▶ _WHAT TO WORK ON_: Copy, from the entries below, each line where the word "CIRCLE" can be found.

▶ _PROVIDED RECORDS_:
· · · ·

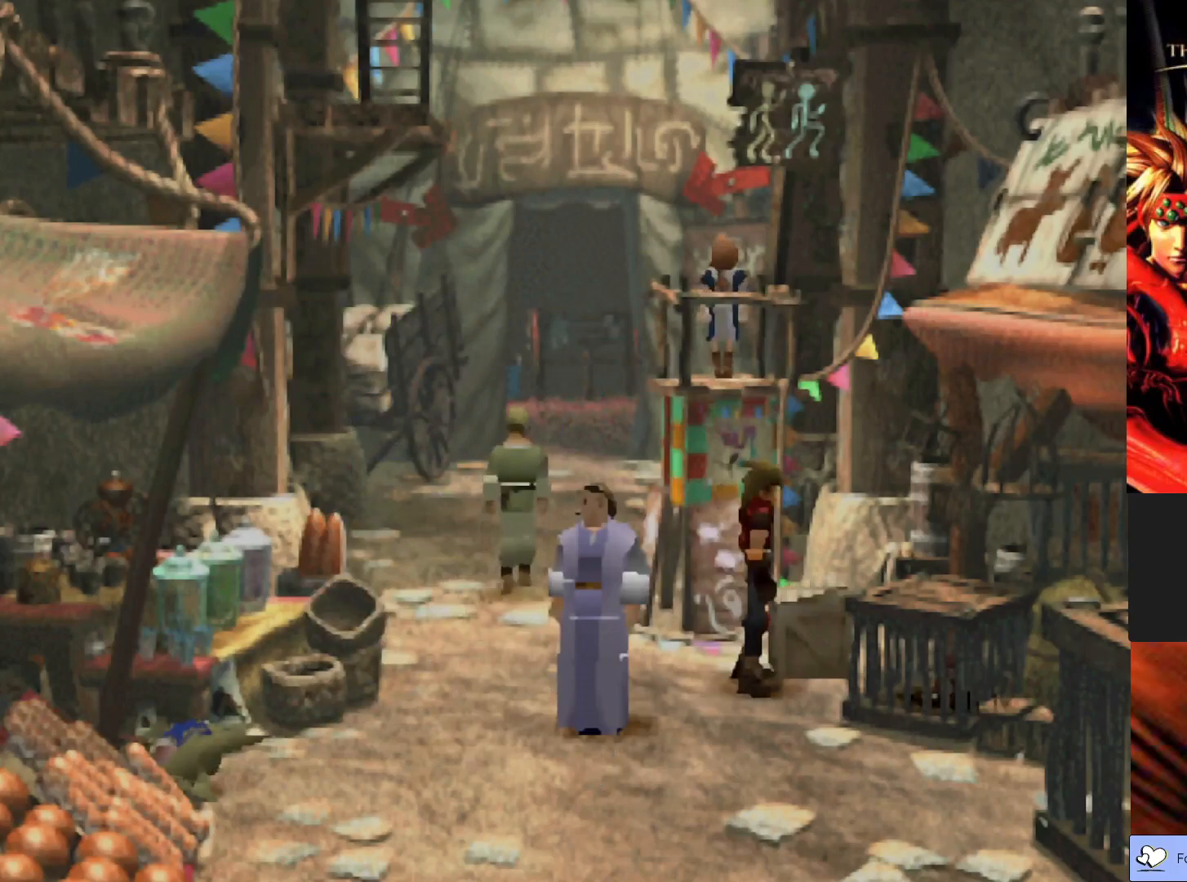
{"buttons": [], "left_stick": "center", "events": []}
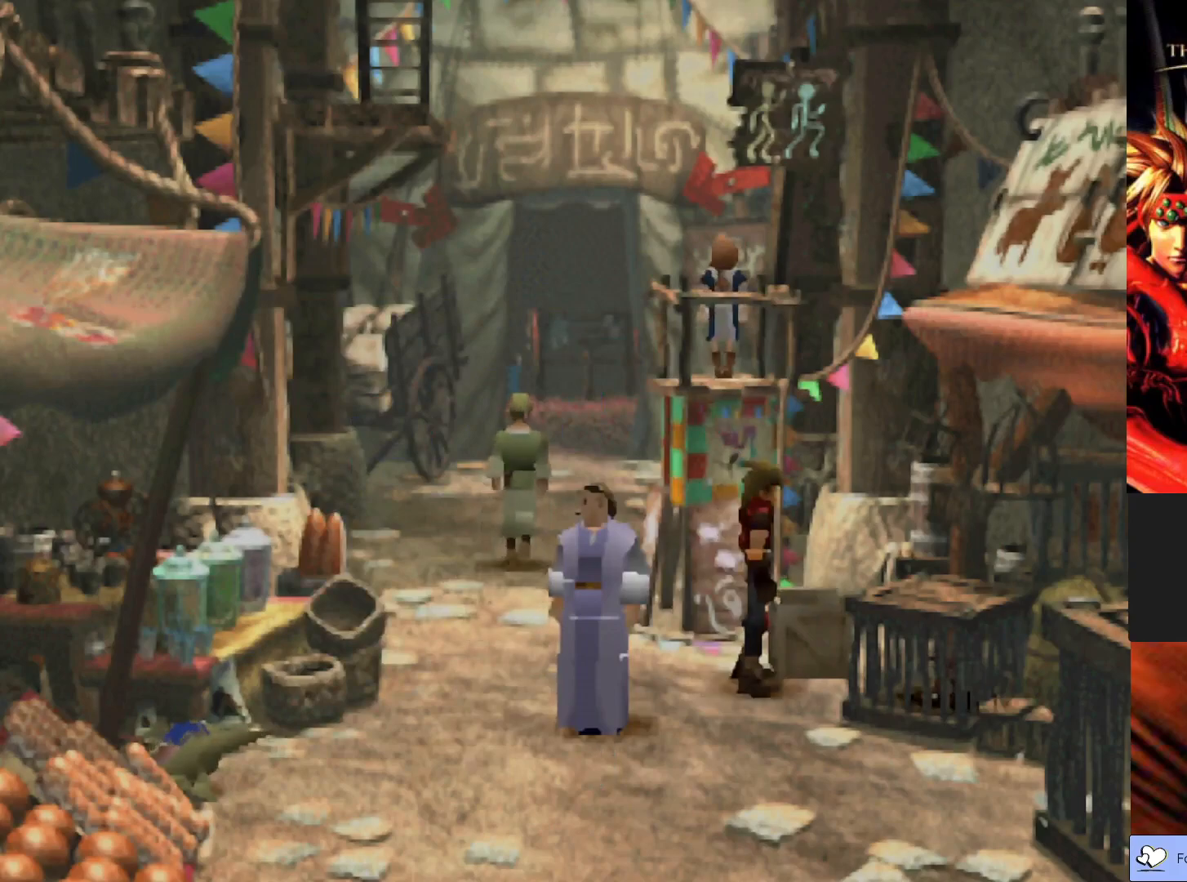
{"buttons": [], "left_stick": "center", "events": []}
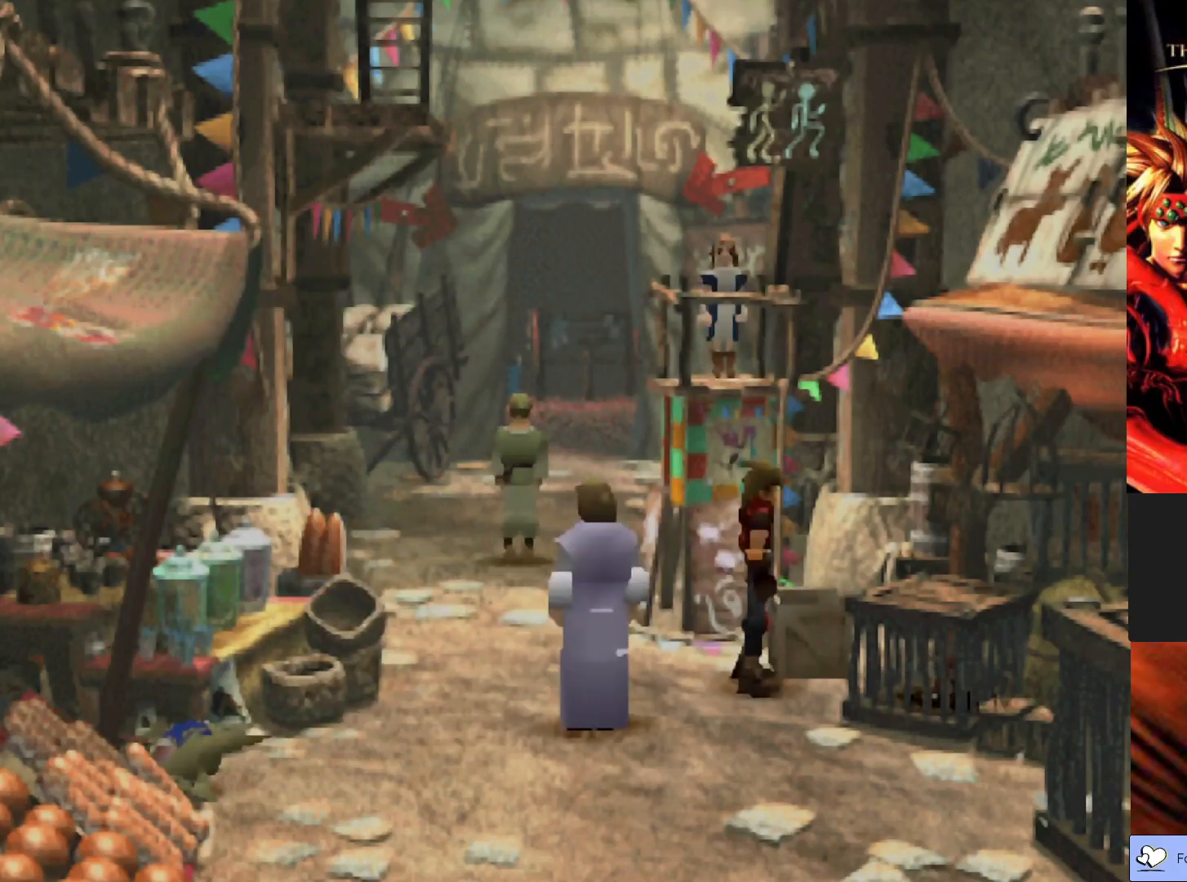
{"buttons": [], "left_stick": "center", "events": []}
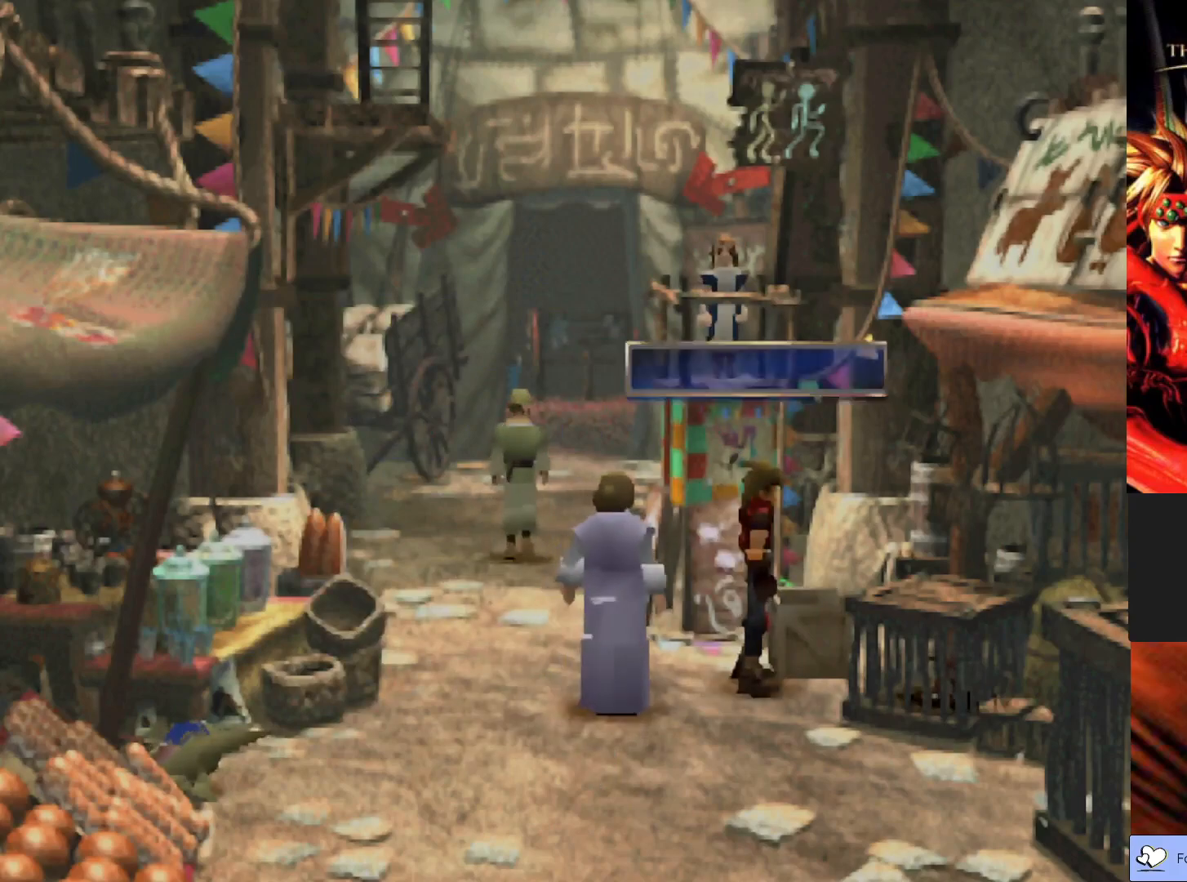
{"buttons": [], "left_stick": "center", "events": [[317, "CROSS", "down"], [483, "CROSS", "up"]]}
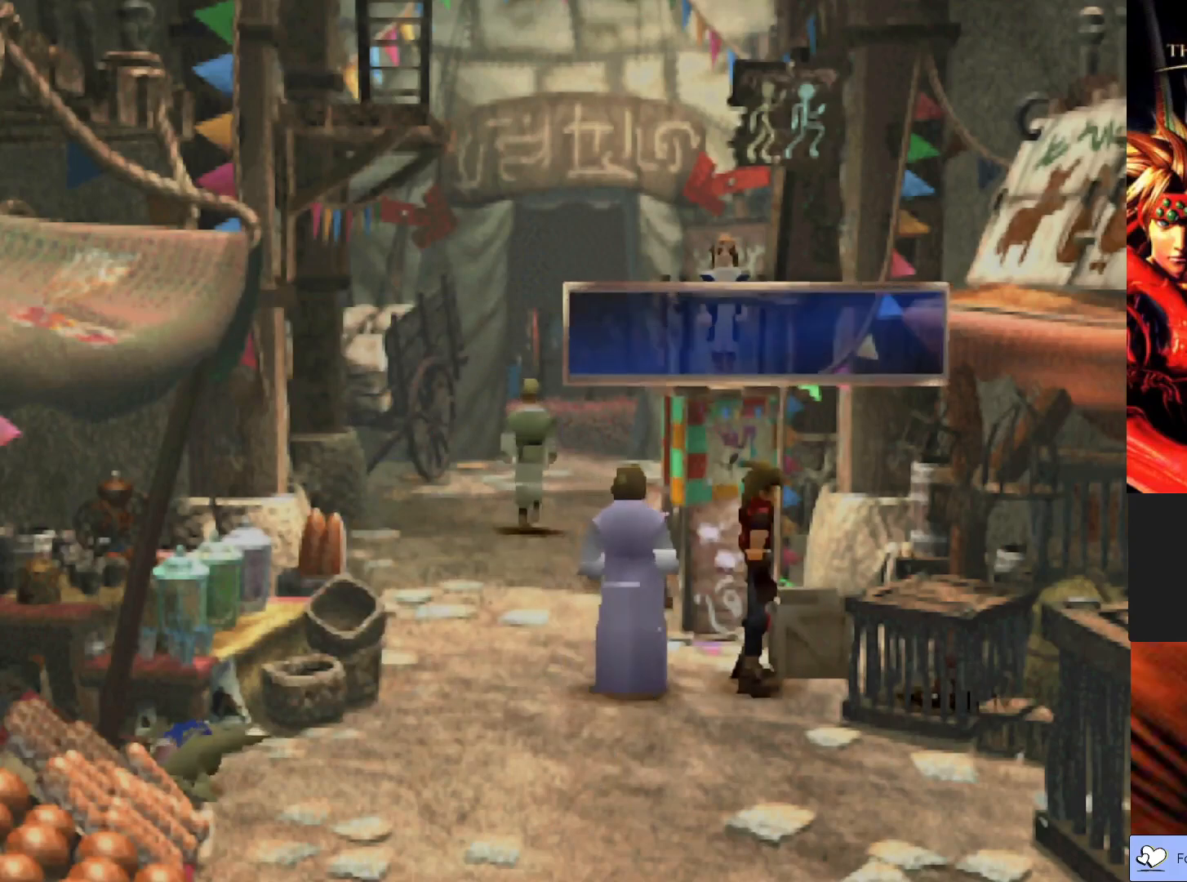
{"buttons": ["CIRCLE"], "left_stick": "down", "events": [[50, "left_stick", "down"], [233, "CIRCLE", "down"]]}
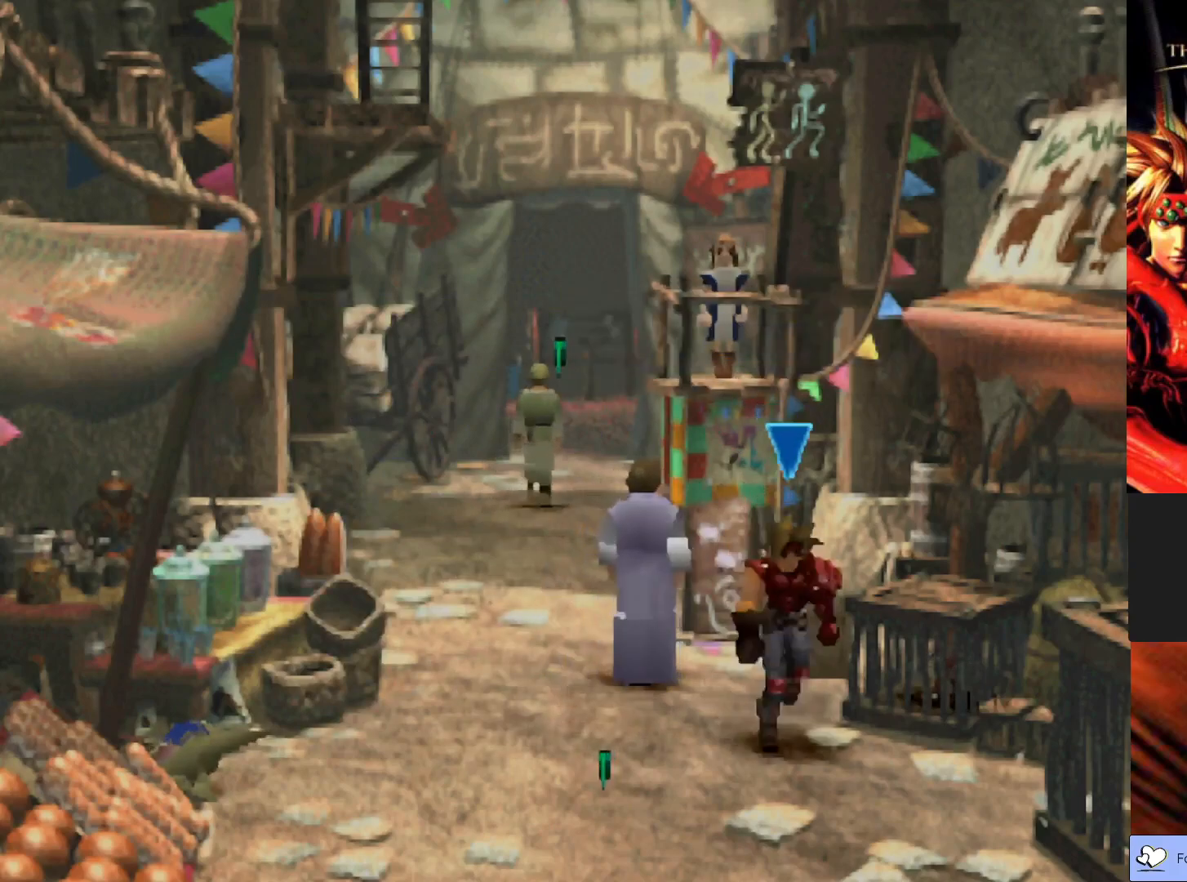
{"buttons": ["CIRCLE"], "left_stick": "down", "events": [[50, "left_stick", "down-left"], [317, "left_stick", "down"]]}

· · · ·

▶ _ANSWER TO THIS TASK_:
{"buttons": ["CIRCLE"], "left_stick": "down", "events": [[50, "left_stick", "down"], [233, "CIRCLE", "down"]]}
{"buttons": ["CIRCLE"], "left_stick": "down", "events": [[50, "left_stick", "down-left"], [317, "left_stick", "down"]]}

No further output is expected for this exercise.